Epilogue

The Shallow End of a Nameless Lake

I was fourteen years old and twelve miles into the backcountry on the North Slope of the Uinta Mountains. My brother Justin and I were away from camp, hiking off trail, and looking for a lake. In the Uintas, you don’t generally have to look far.

In this instance, the maps showed an unnamed lake one ridge over from the lake our Boy Scout troop was camped at, so it did not take us long to reach our destination, even though there was no real trail. We walked around the new lake, which felt miles from anywhere. I have never felt so isolated as I have fishing no-name, no-trail lakes a dozen miles from a trailhead.

Then, in a sudden rush of sound and wind and confusion, a small plane shattered the sky and the easy silence. It flew low over the granite peaks and dropped a payload of fingerling trout into the clear water.

I had never seen an aerial stocking, and I haven’t seen one since. It was more than twenty years ago, but I remember the sound, the rushing whine of the engine that broke the wilderness calm, the heavy wind and metal of the plane as it roared into the granite bowl and blasted its way out as fast it came, the engine’s volume chasing after.
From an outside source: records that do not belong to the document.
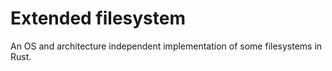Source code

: # Extended filesystem

An OS and architecture independent implementation of some filesystems in Rust.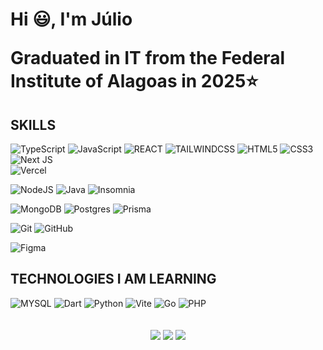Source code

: <main>
    <div id="header">
        <h1>
            <p>    
                Hi 😃, I'm Júlio
            </p>
            <p>
                Graduated in IT from the Federal Institute of Alagoas in 2025⭐
            </p>
        </h1>
    </div>
    <div id="skills">
        <div>
            <h2>    
                SKILLS
            </h2>
            <div>
                
![TypeScript](https://img.shields.io/badge/TypeScript-007ACC?style=for-the-badge&logo=typescript&logoColor=white)
![JavaScript](https://img.shields.io/badge/JavaScript-F7DF1E?style=for-the-badge&logo=javascript&logoColor=black)
![REACT](https://img.shields.io/badge/React-191920?style=for-the-badge&logoColor=61DBFB&logo=React)
![TAILWINDCSS](https://img.shields.io/badge/TAILWIND%20CSS-445265?style=for-the-badge&logo=TailwindCss)
![HTML5](https://img.shields.io/badge/html5%20-%23E34F26.svg?&style=for-the-badge&logo=html5&logoColor=white)
![CSS3](https://img.shields.io/badge/css3%20-%231572B6.svg?&style=for-the-badge&logo=css3&logoColor=white)
![Next JS](https://img.shields.io/badge/Next-black?style=for-the-badge&logo=next.js&logoColor=white)    
![Vercel](https://img.shields.io/badge/vercel-%23000000.svg?style=for-the-badge&logo=vercel&logoColor=white)


![NodeJS](https://img.shields.io/badge/node.js-6DA55F?style=for-the-badge&logo=node.js&logoColor=white)
![Java](https://img.shields.io/badge/java-%23ED8B00.svg?style=for-the-badge&logo=openJdk&logoColor=white)
![Insomnia](https://img.shields.io/badge/Insomnia-black?style=for-the-badge&logo=insomnia&logoColor=5849BE)

![MongoDB](https://img.shields.io/badge/MongoDB-%234ea94b.svg?style=for-the-badge&logo=mongodb&logoColor=white)
![Postgres](https://img.shields.io/badge/postgres-%23316192.svg?style=for-the-badge&logo=postgresql&logoColor=white)
![Prisma](https://img.shields.io/badge/Prisma-3982CE?style=for-the-badge&logo=Prisma&logoColor=white)

![Git](https://img.shields.io/badge/git-%23F05033.svg?style=for-the-badge&logo=git&logoColor=white)
![GitHub](https://img.shields.io/badge/github-%23121011.svg?style=for-the-badge&logo=github&logoColor=white)

![Figma](https://img.shields.io/badge/figma-%23F24E1E.svg?style=for-the-badge&logo=figma&logoColor=white)
            </div>
            <h2>
                TECHNOLOGIES I AM LEARNING
            </h2>
            <div>
![MYSQL](https://img.shields.io/badge/MySQL-1D4A65?style=for-the-badge&logoColor=white&logo=MySQL)
![Dart](https://img.shields.io/badge/dart-%230175C2.svg?style=for-the-badge&logo=dart&logoColor=white)
![Python](https://img.shields.io/badge/python-%230095D5.svg?&style=for-the-badge&logo=python&logoColor=white)
![Vite](https://img.shields.io/badge/vite-%23646CFF.svg?style=for-the-badge&logo=vite&logoColor=white)
![Go](https://img.shields.io/badge/go-%2300ADD8.svg?style=for-the-badge&logo=go&logoColor=white)
![PHP](https://img.shields.io/badge/php-%23777BB4.svg?style=for-the-badge&logo=php&logoColor=white)
            </div>
         </div>
    </div>
    </br>
    </br>
    	<div align="center">
    		<div style="flex-wrap: wrap">
     			<img src="https://github-readme-stats.vercel.app/api?username=follijulio&theme=midnight-purple&show_icons=true&hide_border=true&count_private=true"/>
         		<img src="https://github-readme-streak-stats.herokuapp.com/?user=follijulio&theme=midnight-purple&hide_border=true"/>
	   		<img src="https://github-readme-stats.vercel.app/api/top-langs/?username=follijulio&theme=midnight-purple&langs_count=20&show_icons=true&hide_border=true&layout=compact"/>
		</div>
 	</div>
</main>
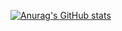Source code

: [![Anurag's GitHub stats](https://github-readme-stats.vercel.app/api?username=bimogempar)](https://github.com/anuraghazra/github-readme-stats)
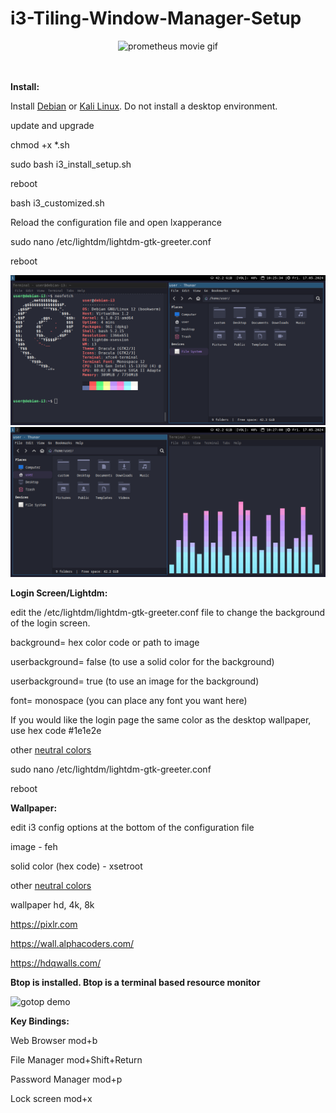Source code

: # i3-Tiling-Window-Manager-Setup
<div align="center">
  <img src="https://y.yarn.co/c6abfd33-9330-4617-ba5a-436b34fdcf96_text.gif" alt="prometheus movie gif" width="50%"> 
</div>
<br><br>

**Install:**

Install 
<a href="https://www.debian.org/download">Debian</a> or 
<a href="https://www.kali.org/get-kali/#kali-platforms">Kali Linux</a>. Do not install a desktop environment.

update and upgrade

chmod +x *.sh

sudo bash i3_install_setup.sh

reboot

bash i3_customized.sh

Reload the configuration file and open lxapperance

sudo nano /etc/lightdm/lightdm-gtk-greeter.conf

reboot

 <img src="debian_i3_thunar.png" alt="debian i3 desktop displaying dracula color theme. terminal and thunar."> 


<img src="debian_i3_cava_thunar.png" alt="debian i3 desktop displaying dracula color theme. thunar and cava."> 



**Login Screen/Lightdm:**

edit the /etc/lightdm/lightdm-gtk-greeter.conf file to change the background of the login screen.

background= hex color code or path to image

userbackground= false (to use a solid color for the background)

userbackground= true (to use an image for the background)

font= monospace (you can place any font you want here)

If you would like the login page the same color as the desktop wallpaper, use hex code #1e1e2e

other <a href="https://www.color-name.com/neutral-blue.color">neutral colors</a> 

sudo nano /etc/lightdm/lightdm-gtk-greeter.conf

reboot

**Wallpaper:**

edit i3 config options at the bottom of the configuration file

image - feh

solid color (hex code) - xsetroot

other 
<a href="https://www.color-name.com/neutral-blue.color">neutral colors</a> 

wallpaper hd, 4k, 8k

https://pixlr.com

https://wall.alphacoders.com/

https://hdqwalls.com/

**Btop is installed. Btop is a terminal based resource monitor**

<img src="https://github.com/aristocratos/btop/blob/main/Img/normal.png" alt="gotop demo">


**Key Bindings:**

Web Browser mod+b

File Manager mod+Shift+Return  

Password Manager mod+p  

Lock screen mod+x 

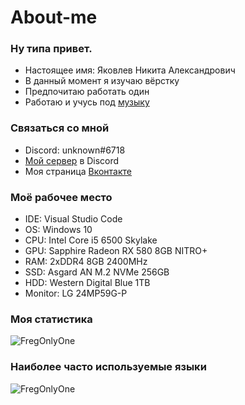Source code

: # About-me

### Ну типа привет.
- Настоящее имя: Яковлев Никита Александрович
- В данный момент я изучаю вёрстку
- Предпочитаю работать один
- Работаю и учусь под <a href="https://music.youtube.com/channel/UCQzZlg__X-tAZdkCpQXzJyQ">музыку</a>

### Связаться со мной
- Discord: unknоwn#6718
- <a href="https://discord.gg/KsRVMCxnEB">Мой сервер</a> в Discord
- Моя страница <a href="https://vk.com/1eave_me_alone">Вконтакте</a>

### Моё рабочее место
- IDE: Visual Studio Code
- OS: Windows 10
- CPU: Intel Core i5 6500 Skylake
- GPU: Sapphire Radeon RX 580 8GB NITRO+
- RAM: 2хDDR4 8GB 2400MHz
- SSD: Asgard AN M.2 NVMe 256GB
- HDD: Western Digital Blue 1TB
- Monitor: LG 24MP59G-P
  
### Моя статистика
<p align="left"><img src="https://github-readme-stats.vercel.app/api?username=FregOnlyOne&show_icons=true&theme=tokyonight" alt="FregOnlyOne"/>

### Наиболее часто используемые языки
<p align="left"><img src="https://github-readme-stats.vercel.app/api/top-langs/?username=FregOnlyOne&layout=compact&theme=tokyonight" alt="FregOnlyOne"/>
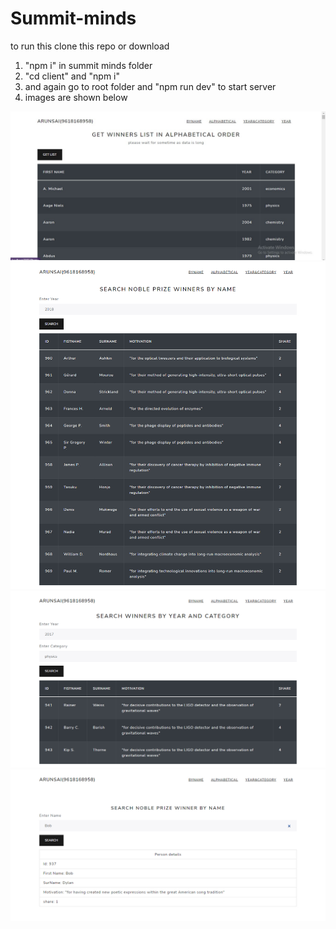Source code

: # Summit-minds

to run this clone this repo or download
1. "npm i" in summit minds folder
2. "cd client" and "npm i"
4. and again go to root folder and "npm run dev" to start server
5. images are shown below 

![Screenshot](alpahabetical.jpg)
![Screenshot](byYear.jpg)
![Screenshot](year&category.jpg)
![Screenshot](byname.jpg)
We made our way around the lake to the shallow end and waded out to some boulders whose peaks triangled out of the water twenty feet from shore.

There—in the small waves sparkling around those boulders—were the casualties. Several dozen hatchery minnows hadn’t survived the drop, floating in the shallows, telling us something about pine trees and stone, wild places, and man’s attempts to tame anything so primal and impenetrable as a castle of gray stone peaks and the endless blue of mountain lakes.

Seeing those trout floating belly up in the shallows, I leaned close to listen, to hear something that goes on long and lasts into the dense star-filled black of a mountain night. Something that can’t be spoken or made domestic. Something that exists in only a few wild places that haven’t been bent to the service of commerce. Something that speaks quietly if it speaks at all. My brother and I waited, knowing that something important was happening.

I am still listening, sure there is something else to hear, leaning close and waiting.